AIM OF THE EXERCISE:
Your task is to copy each line of the records that includes the string "werden".

*** INFORMATION ***

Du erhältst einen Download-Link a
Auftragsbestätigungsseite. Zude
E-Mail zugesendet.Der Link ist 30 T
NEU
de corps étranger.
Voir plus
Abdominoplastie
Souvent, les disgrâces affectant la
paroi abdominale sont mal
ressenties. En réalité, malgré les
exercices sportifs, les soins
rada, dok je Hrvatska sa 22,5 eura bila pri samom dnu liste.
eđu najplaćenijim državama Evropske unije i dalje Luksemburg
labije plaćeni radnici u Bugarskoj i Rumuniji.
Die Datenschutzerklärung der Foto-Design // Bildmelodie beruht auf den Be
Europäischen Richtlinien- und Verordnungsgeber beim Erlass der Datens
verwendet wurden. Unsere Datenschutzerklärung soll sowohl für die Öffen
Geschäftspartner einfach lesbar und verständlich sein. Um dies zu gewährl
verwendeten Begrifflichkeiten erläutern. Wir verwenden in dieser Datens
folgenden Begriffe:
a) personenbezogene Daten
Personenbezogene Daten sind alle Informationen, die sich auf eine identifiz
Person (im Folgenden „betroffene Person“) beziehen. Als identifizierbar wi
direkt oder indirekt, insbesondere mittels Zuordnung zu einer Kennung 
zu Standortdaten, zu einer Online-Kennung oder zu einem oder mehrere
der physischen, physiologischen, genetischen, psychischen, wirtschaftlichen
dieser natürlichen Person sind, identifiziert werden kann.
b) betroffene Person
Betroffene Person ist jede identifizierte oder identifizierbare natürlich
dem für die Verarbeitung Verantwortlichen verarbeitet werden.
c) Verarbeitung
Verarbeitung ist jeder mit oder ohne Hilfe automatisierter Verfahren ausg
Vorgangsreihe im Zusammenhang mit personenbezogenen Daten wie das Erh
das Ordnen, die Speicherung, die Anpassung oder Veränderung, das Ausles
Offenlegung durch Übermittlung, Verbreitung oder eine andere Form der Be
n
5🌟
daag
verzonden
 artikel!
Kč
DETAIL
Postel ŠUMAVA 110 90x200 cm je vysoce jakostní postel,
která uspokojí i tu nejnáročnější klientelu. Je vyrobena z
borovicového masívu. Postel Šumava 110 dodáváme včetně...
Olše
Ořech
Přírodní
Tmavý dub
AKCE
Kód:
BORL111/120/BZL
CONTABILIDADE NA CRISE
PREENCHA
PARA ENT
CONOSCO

*** End of INFORMATION ***

SOLUTION FOR THIS PROBLEM:
dieser natürlichen Person sind, identifiziert werden kann.
dem für die Verarbeitung Verantwortlichen verarbeitet werden.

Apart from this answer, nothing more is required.